Three cheers for Crichton, who points to an abomination in patent law (NYT)--the Patent Office's decision to allow patenting of genes. I have always been astounded that this policy came down, although you can see that it would make lots of money for various parties. If I could copyright a common word I'd make a pot of cash, too, but would I deserve it? Would it encourage more words, or more accurately, would it encourage more books?
No. A lucrative copyright on a book encourages more books, but a copyright on a word stops new books.
And even this metaphor is stretched too thin to show the true lunacy of patentable genes. A closer analogy might be staking an ownership claim on an interesting star, and charging money for any research on it. This is like the Hepatitis C genome, which is privately owned now, and which earns money for the owner when the disease is researched.
Patented genes lead to the situation where one has to pay royalties on a genetic test, not because the test is patented but because the gene it tests for is. According to Crichton, the test for BRCA genes 1 and 2, which looks at a propensity to breast cancer, is inflated by royalty income paid to the owner of the two genes.
Perhaps the best analogy would be patented elements. Present everywhere, invented by nobody. I'm not familiar with patent history, but I suspect the door was opened when some novel compound was patented. Whereas it would be sensible to patent a process that allowed formation of the compound, if such process was not found in Nature, it makes no sense to patent the compound itself, since it could occur naturally by other means.
Fortunately, Xavier Becerra, a Democrat of California, and Dave Weldon, a Republican of Florida, have sponsored the Genomic Research and Accessibility Act, to ban the practice of patenting genes found in nature. As Crichton says, the bill deserves our support. The current practice does not benefit society, only a few lucky companies. Since the original intent for patents and copyrights was to reward creativity and innovation, this recent policy decision must be overturned.
We have to assume that, since most articles I found with Google look at the downside of gene patenting, only a few monied players wanted this and found allies in the Patent Office.

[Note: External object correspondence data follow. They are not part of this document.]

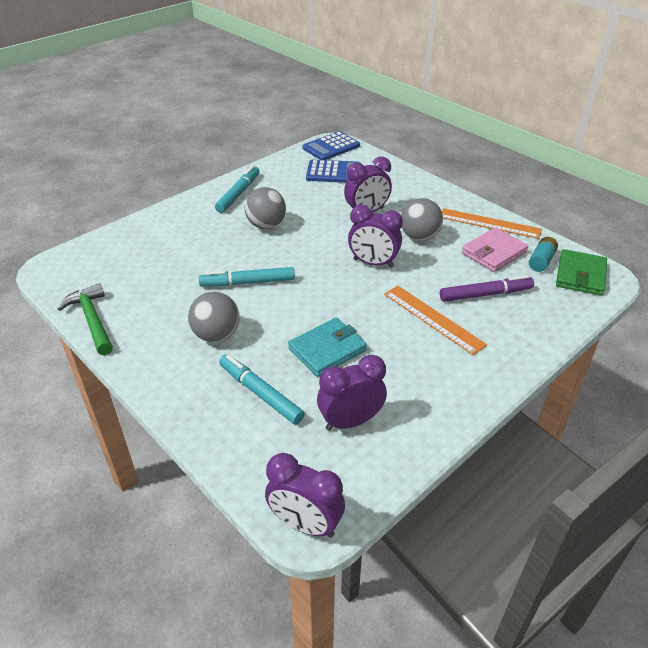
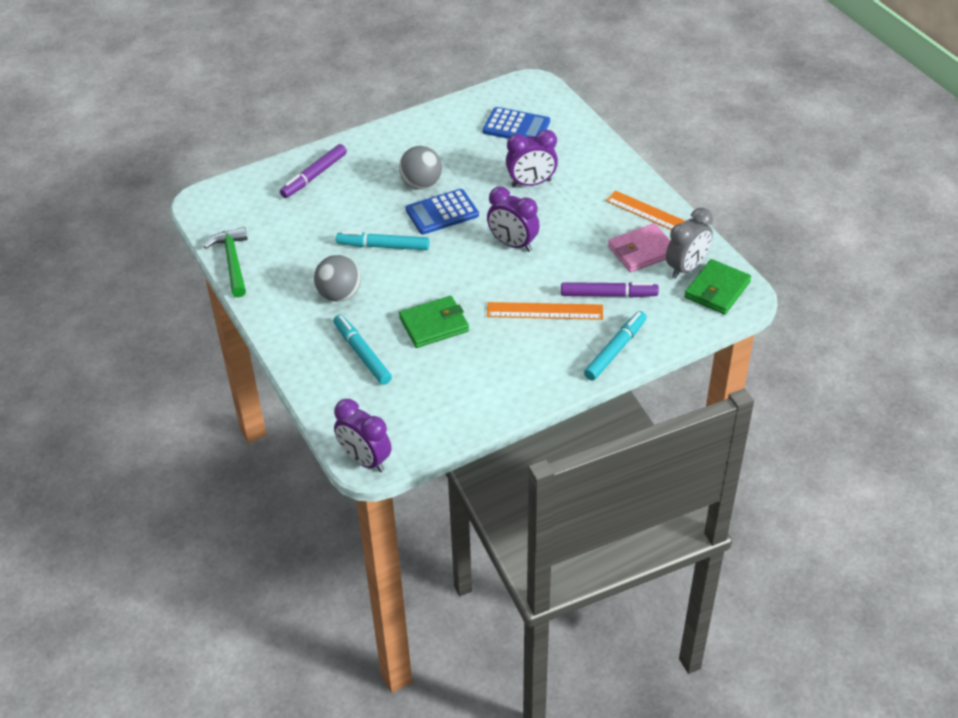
camera: 15 degrees right, 5 degrees up
(161, 231) = (314, 176): none -> purple marker
(238, 194) = (405, 140): turquoise marker -> turquoise marker (615, 350)
(327, 350) = (434, 325): turquoise wallet -> green wallet
(331, 147) = (527, 90): blue calculator -> blue calculator (442, 212)
(350, 421) = (430, 390): purple clock -> none
(419, 237) = (573, 221): grey ball -> none
(433, 319) = (544, 311): orange ruler -> orange ruler turned 60 degrees counterclockwise
(541, 261) = (686, 268): turquoise battery -> grey clock

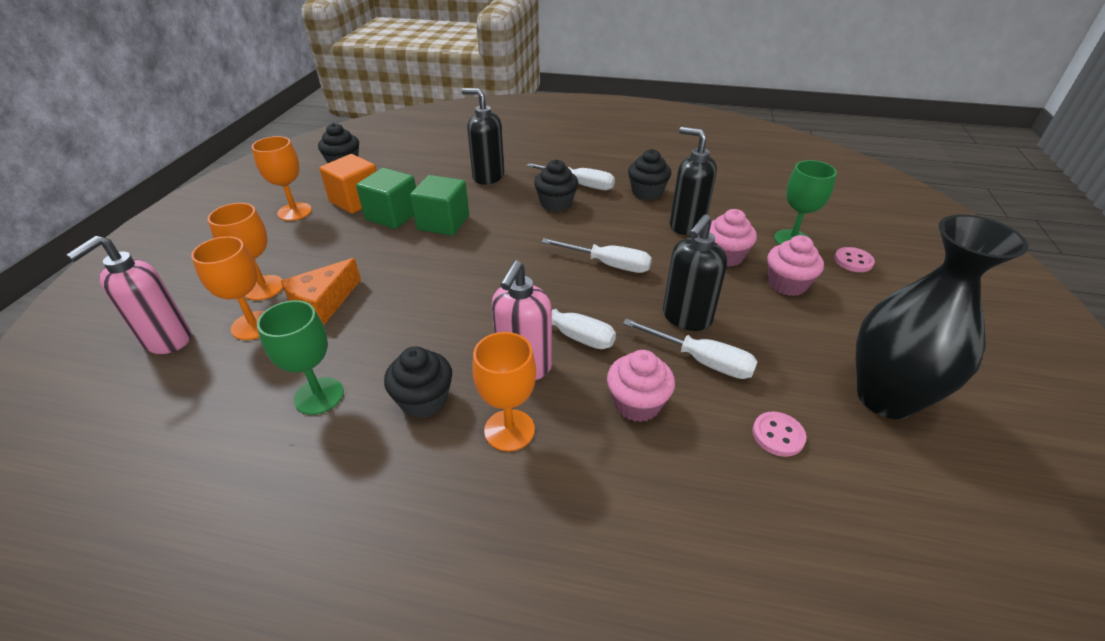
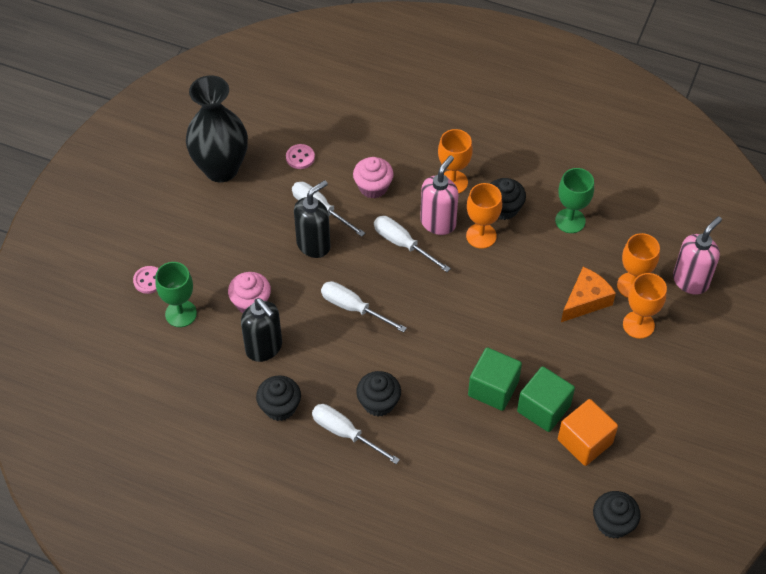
camera: 170 degrees left, 15 degrees up
(294, 212) = (644, 431): orange goblet -> orange goblet (481, 236)
(488, 177) = (443, 466): black soap dispenser -> none
(787, 284) = (220, 264): pink cupcake -> none

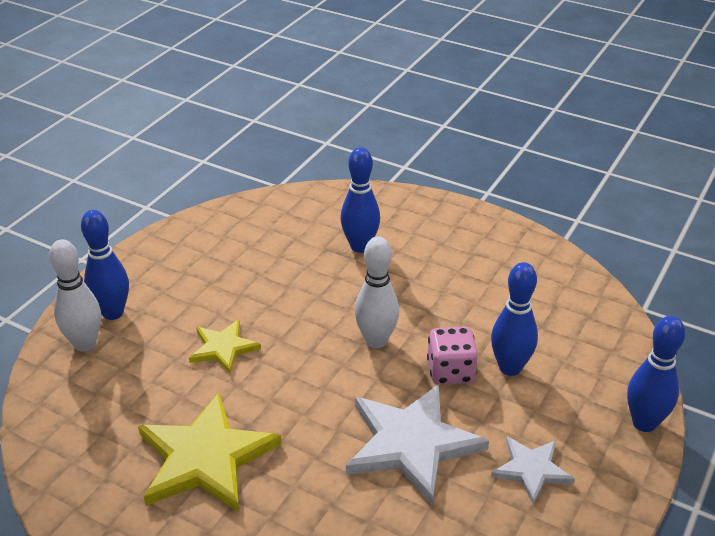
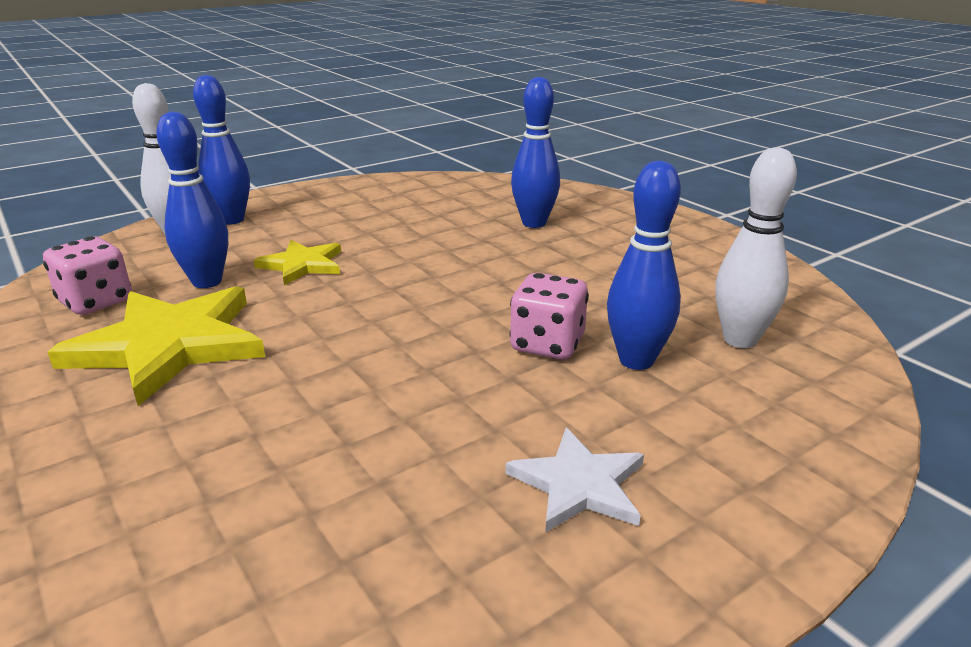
camera: 25 degrees right, 10 degrees down
(103, 437) = (96, 302): none -> pink dice
(376, 341) = (478, 296): white bowling pin -> white bowling pin (740, 340)
(411, 444) = (425, 402): white star -> none
(644, 423) = (824, 481): blue bowling pin -> blue bowling pin (207, 282)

Crichton thinks the US Patent and Trademark Office misinterpreted the Supreme Court decision allowing patenting of novel life forms. Personally, I find that decision much too broad.
The patent decisions seem of a piece with copyright extensions and vigorous prosecution of infringers. The only thing being protected is property, and that of only the pre-existing wealthy. Why should Disney continue to enjoy copyright on work done by people no longer living? Intellectual property, like personal property, is not an inalieanable right, but a privilege granted by society. Personal property is somewhat variable and subject to seizure, with eminent domain, and only valued according to societys wishes. (Not that I am happy with the Kelo decision which expanded eminent domain.)
It is appropriate for society to set some limits on what is definable as intellectual property.